Bien que les créateurs dénoncent à grands cris le téléchargement illégal de la musique, un nombre grandissant de mélomanes sont prêts à payer pour obtenir des pièces disponibles en ligne puisque, au Québec, la vente d'albums numériques - de toutes origines - a connu une croissance de 68 % en 2009 par rapport à l'année précédente

Ainsi, tout porte à croire qu'un plus grand nombre de fans de Coeur de pirate qui téléchargent ses chansons sur leur iPod ou tout autre lecteur MP3, par exemple, le font en déboursant l'argent de leur poche au même titre qu'ils passent à la caisse lorsqu'ils vont chez leur disquaire. C'est du moins ce que révèle une étude publiée la semaine dernière par l'Observatoire de la culture et des communications du Québec (OCCQ).

Les données, publiées le 10 juin, environ une semaine après le dépôt à Ottawa du projet de loi C-32 sur le droit d'auteur, témoignent d'une croissance du numérique.

Et les albums d'artistes québécois ont également bénéficié de cet engouement pour l'achat de pistes numériques. «En 2008, les produits québécois occupaient peu de place dans les ventes d'albums numériques, avec le quart des ventes (26 %) comparativement à la moitié (47 %) pour les CD, rapporte l'étude. Un an plus tard, la place occupée par les albums numériques québécois progresse sensiblement. C'est maintenant le tiers des albums numériques (35 %) qui ont au moins une composante québécoise.»

Le téléchargement illégal

Or, bien qu'il s'agisse d'une nouvelle réjouissante pour les créateurs, plusieurs associations d'artistes affirment que trop de pièces musicales sont encore téléchargées illégalement. Ils reprochent du même souffle au gouvernement de ne pas avoir inclus dans son projet de loi le concept de redevances, prélevées au moment de l'achat par le consommateur d'un outil de lecture numérique, qui seraient ensuite redistribuées aux créateurs. Un moyen de leur permettre d'être justement payés pour leur travail.

Selon l'ADISQ, si plus d'albums numériques sont vendus au détriment des bons vieux disques compacts, il y aura, au bout du compte, moins d'argent dans les poches des artistes. «L'Observatoire calcule le nombre de disques vendus, mais ne calcule pas la valeur, souligne Solange Drouin, vice-présidente aux affaires publiques et directrice générale de l'ADISQ. Un disque vendu (sur les tablettes des magasins) et un album numérique, ce n'est pas le même prix. Donc, le retour dans l'industrie n'est pas le même.» Selon les chiffres fournis par l'ADISQ, au Québec, les ventes de disques compacts - albums et simples d'artistes de toutes origines - sont en constante diminution, passant de 12,3 millions de dollars en 2002 à 9,3 millions en 2009.

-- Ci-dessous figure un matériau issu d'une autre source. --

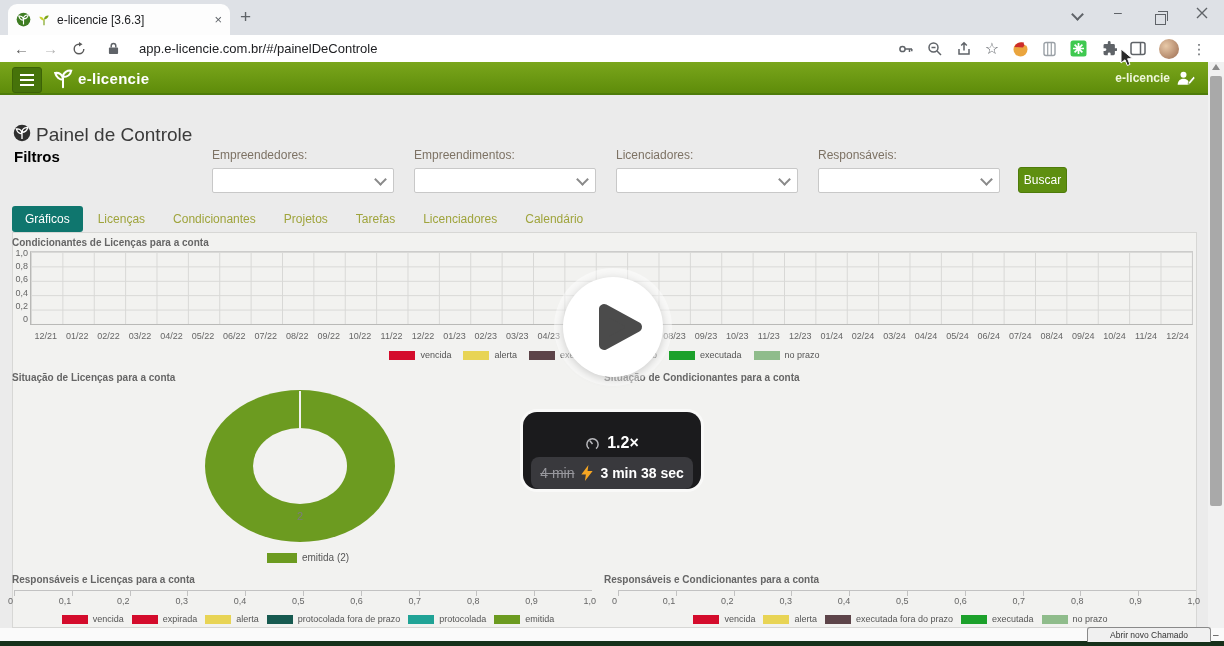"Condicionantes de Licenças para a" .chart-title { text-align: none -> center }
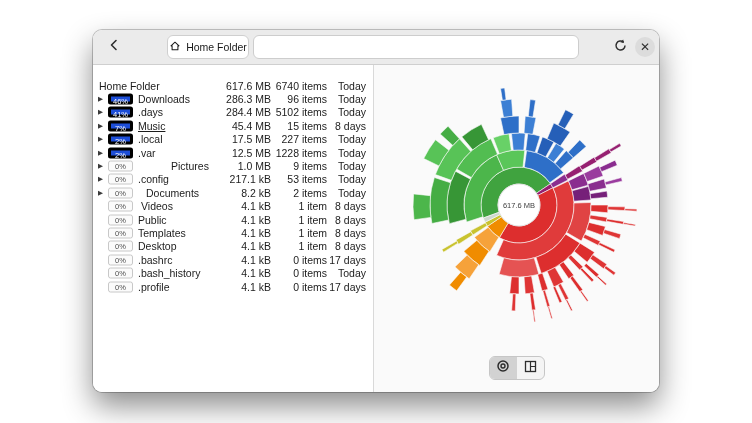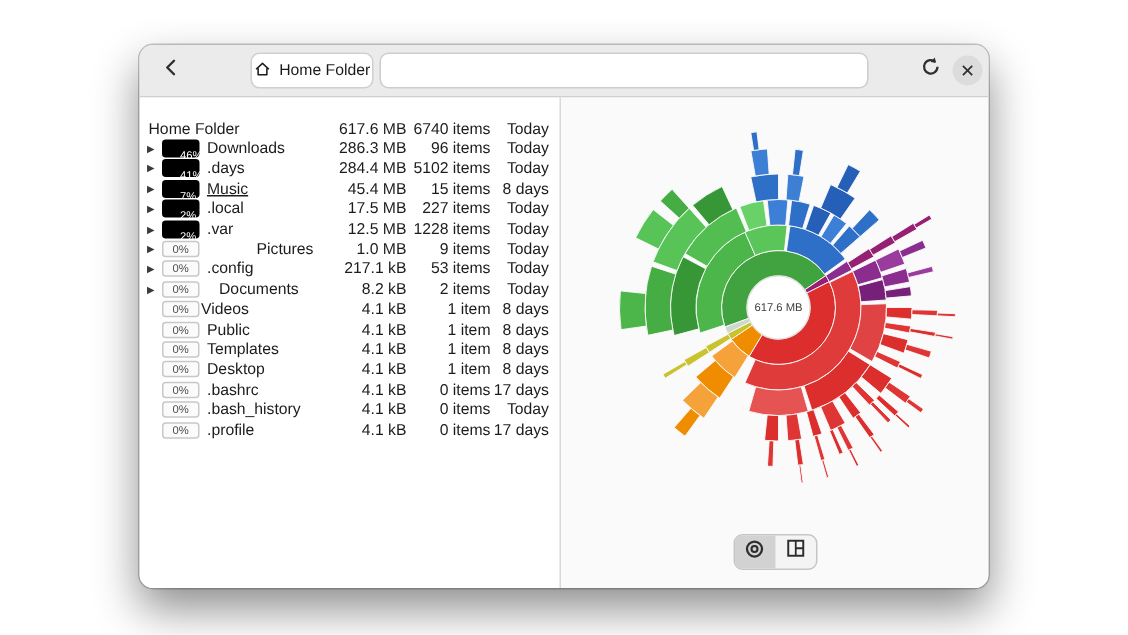"46%" .badge.on { background: #0f172a -> #1d4ed8; border: 6px solid #000000 -> 3px solid #000000; padding-left: 6px -> none }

«Au Québec, il y a environ une personne sur 10 qui fait du téléchargement de façon légale, souligne le président de l'Union des artistes (UDA), Raymond Legault. Dans le reste du Canada, c'est une personne sur quatre. Ça ne vient donc pas compenser pour les ventes d'albums en magasin.»

Même son de cloche du côté de la Société professionnelle des auteurs et des compositeurs du Québec (SPACQ). «La hausse des ventes du numérique, ça ne comble pas le manque à gagner qui a été créé», affirme le directeur général, Jean-Christian Céré.